▶ [TRECHO EXIBIDO]
O maior número dos últimos cinco anos foi em 2019, antes da pandemia de Covid-19, com 198 pessoas em situação de rua. Com a pandemia, a Semcas não conseguiu medir efetivamente os casos.
Para a coordenadora geral da Comissão de Direitos Humanos de Passo Fundo, Luciane Zanella, esse aumento de pessoas que vivem em situação de vulnerabilidade social, sem garantia de direitos fundamentais básicos, se dá pela falta de políticas públicas.
— As políticas públicas voltadas a amparar a população que está em situação de rua, são insuficientes, e, a maioria dos atendimentos a este público, não estão voltados ao enfrentamento da causa problema, e acabam suprindo somente as necessidades básicas. Entendo que, o surgimento e o aumento da população em situação de rua é reflexo direto da exclusão social, pois não há um investimento social consistente, tanto a nível municipal, estadual e nacional - afirma Luciane.

▶ [TAREFAS A CUMPRIR]
a – Responda, com base no trecho sobre a população em situação de rua:
(i) Em que ano se registrou o maior número dos últimos cinco anos, e quantas pessoas foram contadas?
(ii) Que cargo Luciane Zanella ocupa?
(iii) Segundo Luciane, o surgimento e o aumento da população em situação de rua são reflexo direto de quê?
b – Altere a parte do trecho sobre a população em situação de rua que começa com as palavras "O maior número" e termina com "efetivamente os casos.", trocando "pandemia" por "crise sanitária".

(Registros extraídos de uma coleção)
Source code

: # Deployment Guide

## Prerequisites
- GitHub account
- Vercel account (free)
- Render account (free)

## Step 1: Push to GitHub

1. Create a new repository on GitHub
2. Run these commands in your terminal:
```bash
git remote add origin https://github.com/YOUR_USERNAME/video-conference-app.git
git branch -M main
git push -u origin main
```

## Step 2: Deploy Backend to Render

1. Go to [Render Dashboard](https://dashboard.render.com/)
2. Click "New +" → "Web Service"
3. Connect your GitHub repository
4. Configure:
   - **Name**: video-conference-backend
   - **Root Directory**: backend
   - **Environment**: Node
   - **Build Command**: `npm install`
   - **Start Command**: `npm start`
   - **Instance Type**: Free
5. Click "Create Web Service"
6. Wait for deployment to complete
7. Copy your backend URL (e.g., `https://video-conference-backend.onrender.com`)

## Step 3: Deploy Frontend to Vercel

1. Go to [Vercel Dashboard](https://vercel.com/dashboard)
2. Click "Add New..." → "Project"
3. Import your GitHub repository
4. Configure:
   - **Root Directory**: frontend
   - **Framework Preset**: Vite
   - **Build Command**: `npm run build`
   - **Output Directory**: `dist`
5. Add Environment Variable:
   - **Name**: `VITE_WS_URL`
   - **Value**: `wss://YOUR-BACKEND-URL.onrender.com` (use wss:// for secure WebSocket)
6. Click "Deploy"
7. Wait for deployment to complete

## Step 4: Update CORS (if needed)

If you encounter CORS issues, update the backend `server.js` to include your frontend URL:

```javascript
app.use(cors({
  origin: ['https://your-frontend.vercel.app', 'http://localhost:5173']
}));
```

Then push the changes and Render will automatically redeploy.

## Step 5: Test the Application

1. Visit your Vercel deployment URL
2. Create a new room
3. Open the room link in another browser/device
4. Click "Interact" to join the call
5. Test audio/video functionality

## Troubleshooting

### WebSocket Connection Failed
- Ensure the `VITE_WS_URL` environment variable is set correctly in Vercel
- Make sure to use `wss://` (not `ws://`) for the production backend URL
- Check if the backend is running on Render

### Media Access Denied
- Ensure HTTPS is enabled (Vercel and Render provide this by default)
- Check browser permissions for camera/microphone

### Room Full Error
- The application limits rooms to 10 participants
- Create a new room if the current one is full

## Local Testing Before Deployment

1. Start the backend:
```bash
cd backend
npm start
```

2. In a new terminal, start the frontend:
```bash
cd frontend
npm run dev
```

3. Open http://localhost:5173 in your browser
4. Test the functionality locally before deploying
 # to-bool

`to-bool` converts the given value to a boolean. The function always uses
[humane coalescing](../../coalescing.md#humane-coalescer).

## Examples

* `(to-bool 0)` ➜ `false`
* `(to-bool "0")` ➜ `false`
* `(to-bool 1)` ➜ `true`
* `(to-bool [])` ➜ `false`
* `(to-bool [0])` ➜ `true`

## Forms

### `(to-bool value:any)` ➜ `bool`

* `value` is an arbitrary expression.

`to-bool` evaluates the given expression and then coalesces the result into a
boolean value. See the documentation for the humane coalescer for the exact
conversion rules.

▶ [RESPOSTAS POR TAREFA]
a –
(i) Em 2019, com 198 pessoas em situação de rua.
(ii) Ela é coordenadora geral da Comissão de Direitos Humanos de Passo Fundo.
(iii) São reflexo direto da exclusão social.

b –
O maior número dos últimos cinco anos foi em 2019, antes da crise sanitária de Covid-19, com 198 pessoas em situação de rua. Com a crise sanitária, a Semcas não conseguiu medir efetivamente os casos.